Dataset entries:

--- START ---

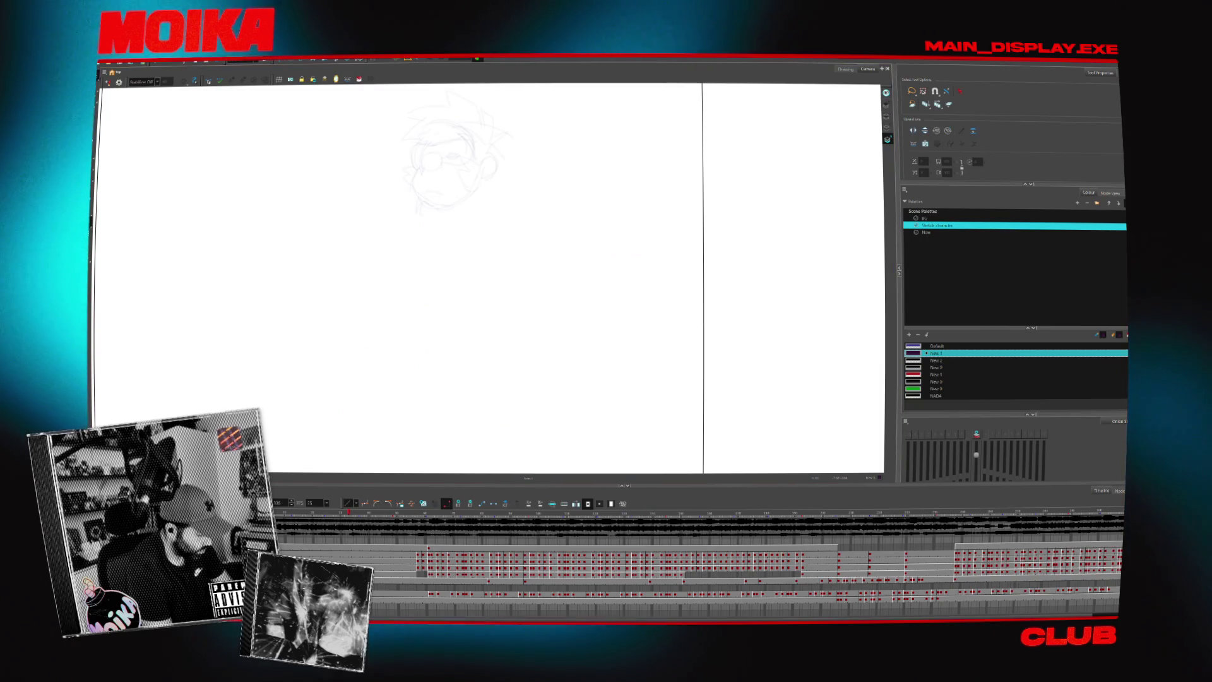
key("ctrl+z")
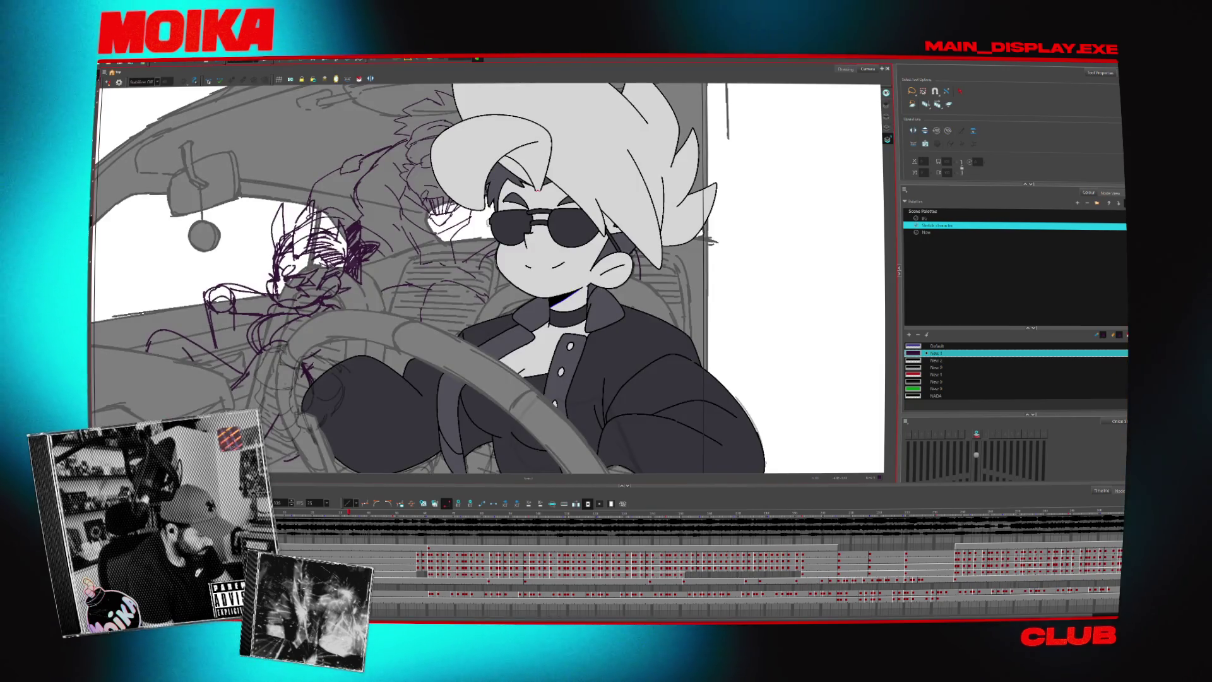
key("Delete")
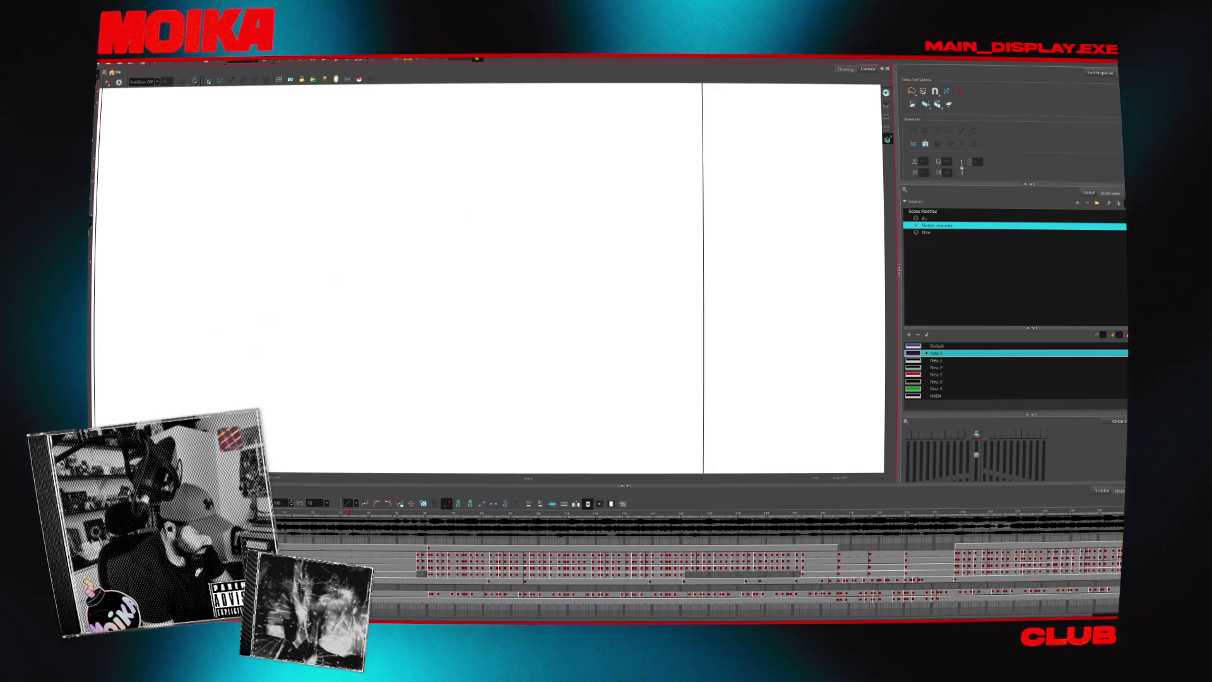
key("ctrl+z")
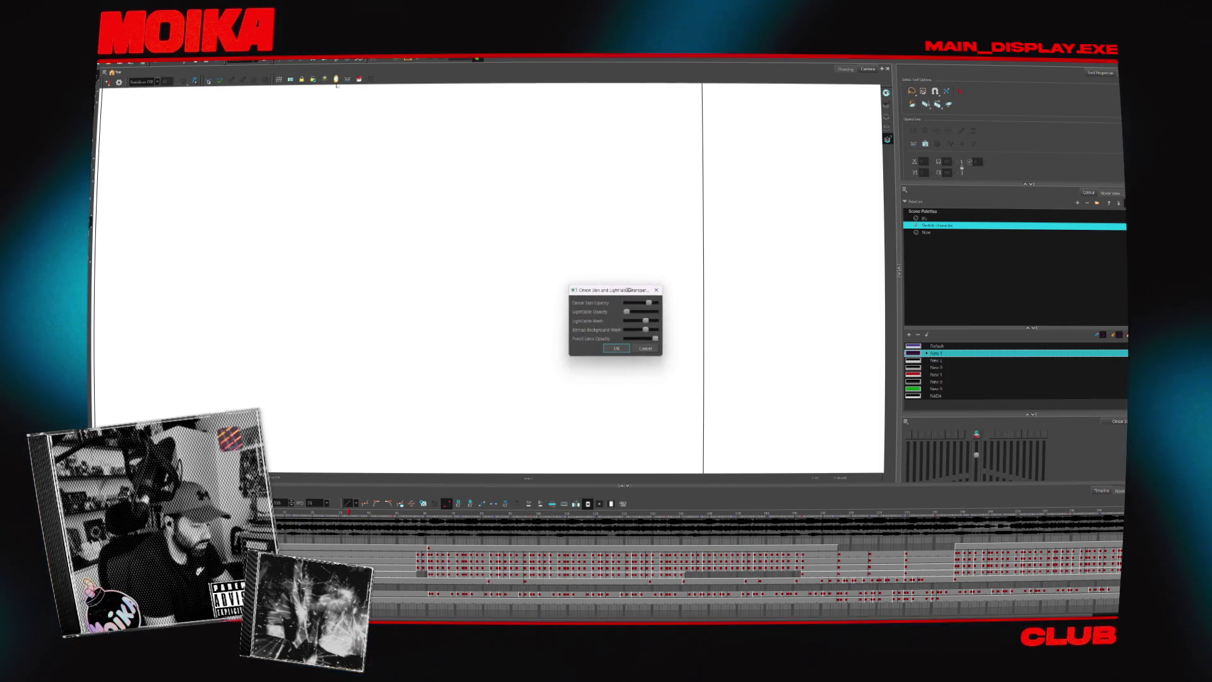
Raise Light Table Opacity, lower the wash and confirm, then try and undo a brush stroke.
mouse_move(625, 312)
left_mouse_down()
mouse_move(660, 323)
mouse_move(631, 321)
mouse_move(655, 312)
mouse_move(639, 321)
left_mouse_up()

--- END ---

> _PROBLEM TO SOLVE_: Every line in the records is to be retyped exactly as it stands; the pictures stay out.

> _TASK ANSWER_:
key("ctrl+z")
key("Delete")
key("ctrl+z")
Raise Light Table Opacity, lower the wash and confirm, then try and undo a brush stroke.
mouse_move(625, 312)
left_mouse_down()
mouse_move(660, 323)
mouse_move(631, 321)
mouse_move(655, 312)
mouse_move(639, 321)
left_mouse_up()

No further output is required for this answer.